Yes folks, our purple logo may soon change to maroon and the ENH 'brand' will likely cease to exist in the not-so-distant future.

All's fair in love and war when it comes to hospital systems, it seems.

It is important to note that these discussions are still ongoing, but public enough for them to have been announced to a significant portion of the ENH physicians today. Therefore, I suspect they are serious. Many questions remain unanswered. What this means to academic affiliations for ENH’s “affiliate” physicians, physician academic benefits, and the like, are uncertain. Clearly, ENH has a vested interest in maintaining its hard-earned physician affiliations and will be working to resolve these issues once the air clears a bit about our future.

While change is difficult, it seems necessary if ENH is going to continue its own growth strategy while the market forces evolve in Chicagoland. One thing is certain, though, the competitive climate between centers is more feverish than ever and change, it seems, is inevitable.

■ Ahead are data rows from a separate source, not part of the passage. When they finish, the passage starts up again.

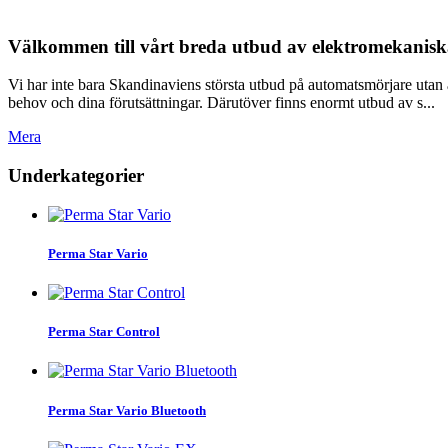
Välkommen till vårt breda utbud av elektromekanis
Vi har inte bara Skandinaviens största utbud på automatsmörjare utan äv
behov och dina förutsättningar. Därutöver finns enormt utbud av s...
Mera
Underkategorier
Perma Star Vario
Perma Star Control
Perma Star Vario Bluetooth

Perhaps on a broader note, other cities across America are likely to see the same forces toward consolidation, especially as the electronic medical record facilitates geographic spread of hospital system brand identity. It is clear that many doctors will increasingly become reliant on large healthcare systems to weather the economic impact of the threatened 10.1% Medicare physician pay cut in July, the ongoing unrealistic bureaucratic requirements for pay for performance measure documentation, the ongoing lack of tort reform, and increased work requirements by staff physicians to offset the upcoming resident work hour reductions from 80 to 56 hours per week.



Margaret Polaneczky, MD (aka TBTAM) said...

And as the beurocrats and businessmen cut deals and affiliations change and logos evolve, we docs and patients keep on keepin' on...

Just glad I have a job.

Ian Furst said...

Hey Wes,

I can tell you from a small practice point of view that we've benefited from multiple sites for years. When one site slows (layoffs) another is busy. When one has 2 months wait times another is 2 days (and patients will tolerate a 60min drive). I suspect the hospitals see it as diversitification. Looks like you need to get a new (high mileage) care. Ian.

Anonymous said...

This is competition at an extreme.
Northwestern purchasing 10 acres of property ONE mile from ENH, (Glenbrook location). It seems wrong.

Or is it any different than a Burger King across the street from a McDonalds?

DrWes said...


As my wife said tonight - "you should feel a bit like a major league baseball player getting traded - just be sure your batting average doesn't fall too low or else you'll be sent to the farm league."

Sheesh - I think she's right...

anony 10:28 PM CST-

Or is it any different than a Burger King across the street from a McDonalds?

I'd suggest its more like the Taj Mahal across the street from the Bellagio.